Page 22 of Ha'penny


  There’s a bomber if you like, Carmichael thought, stunned. The only wonder was that they’d made such an amateur bomb and blown themselves up. The IRA usually knew what they were doing. But Green had said that Sir Aloysius had wanted them to wait until he could get hold of a friend who could help.

  The phone rang. “Nine o’clock,” Stebbings said. “The Chief’s expecting you.”

  Carmichael rose, clutching the papers, and made his way to the lift.

  “What’s all this about?” Penn-Barkis asked as soon as Carmichael stepped into his room.

  “Green has fingered the other conspirators in the Gilmore case,” Carmichael said.

  “Who is Green?” Penn-Barkis gestured impatiently to a chair; Carmichael sat.

  “Green is Gilmore’s servant. I wanted to see you, sir, because this is potentially sensitive; some of the people he fingered are titled. We’ll need proper warrants.”

  “Are you sure the servant isn’t just spinning you a tarrydiddle? It could be a lot of trouble if we wrongfully arrest prominent people.” Penn-Barkis frowned.

  “Yes, sir, I know, sir,” Carmichael said. “But Green’s very anxious to ensure his wife’s safety. He says she’s quite innocent, and he’s terrified that she’ll be sent to the Continent and to a camp. I don’t believe he was lying when the only hope of her safety is through us.”

  “Where is she?”

  Carmichael realized he still didn’t know. “She’s in custody, but I’m not sure where. I asked Stebbings yesterday to find out, but the information wasn’t on my desk this morning. Green’s in the Scrubs, and she’ll be in one of the women’s prisons.”

  “Oh very well, go on.” Penn-Barkis steepled his fingers and looked at Carmichael over them.

  “One of the fellow conspirators is Nash, who we knew about, if you remember, sir, Marshall’s friend. It seems likely he was in the house at the time of the explosion. We already knew about him, though we still don’t know where he is. The others are Lord Scott—”

  “Lord Scott!” Penn-Barkis interrupted. “You want to arrest Lord Scott?”
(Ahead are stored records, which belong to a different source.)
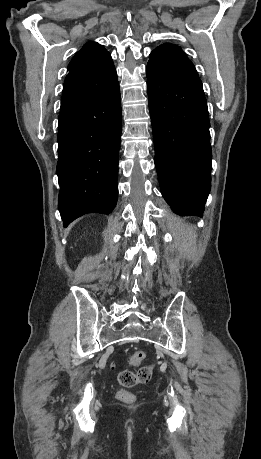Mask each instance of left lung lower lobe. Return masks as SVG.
Listing matches in <instances>:
<instances>
[{
  "label": "left lung lower lobe",
  "mask_w": 261,
  "mask_h": 459,
  "mask_svg": "<svg viewBox=\"0 0 261 459\" xmlns=\"http://www.w3.org/2000/svg\"><path fill=\"white\" fill-rule=\"evenodd\" d=\"M155 165L174 213L202 216L211 188L209 114L199 77L147 65Z\"/></svg>",
  "instance_id": "1"
}]
</instances>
  “Yes, sir,” Carmichael said, doing his best to keep his voice calm. “You have to remember this is a case where the conspiracy was attempting to blow up the Prime Minister.”

  “I suppose Lord Scott would have something to gain from that,” Penn-Barkis conceded. “Go on.”

  “The other major figure is Sir Aloysius Farrell. Green didn’t know his full name, just Sir Aloysius and that he was Irish, but there don’t seem to be any other candidates, especially when you consider that Farrell has IRA connections going back fifteen years. He’s a bomber, sir, he was caught with an IRA bomb in 1939. We need to find him and pull him in.” Carmichael offered the report, which Penn-Barkis took and glanced at.

  “Anyone else?” he asked.

  “A girlfriend of Farrell’s called Siddy; we don’t know anything at all about her.”

  Penn-Barkis dismissed her with a wave of his hand.

  “Lord Scott’s secretary, Mr. Nesbitt. We can pull him in with Scott, if we can get Scott.”

  “We can get a warrant for Lord Scott’s arrest,” Penn-Barkis said. “The difficulty is that he’s the kind of man who has friends in high places, within the system. If we applied for a warrant, it’s possible that someone would tip him off. Yet if we arrest him without one he might contrive to get a magistrate to release him.” He sat in silence for a moment, staring out of the window at London spread out below him, then he picked up the telephone. “Put me through to the Home Office,” he barked into the instrument. There was a pause. “Yes, Penn-Barkis here, I need to speak to Lord Timothy. Yes. Yes. Yes, it is urgent. Well, could you ask her to ask him to call me? Certainly, yes, thank you.” He put the receiver down again and smiled at Carmichael. “I’ll be in touch when I’ve had a word with the Home Secretary,” he said.

  Carmichael stayed where he was, despite the clear dismissal. “And Sir Aloysius?”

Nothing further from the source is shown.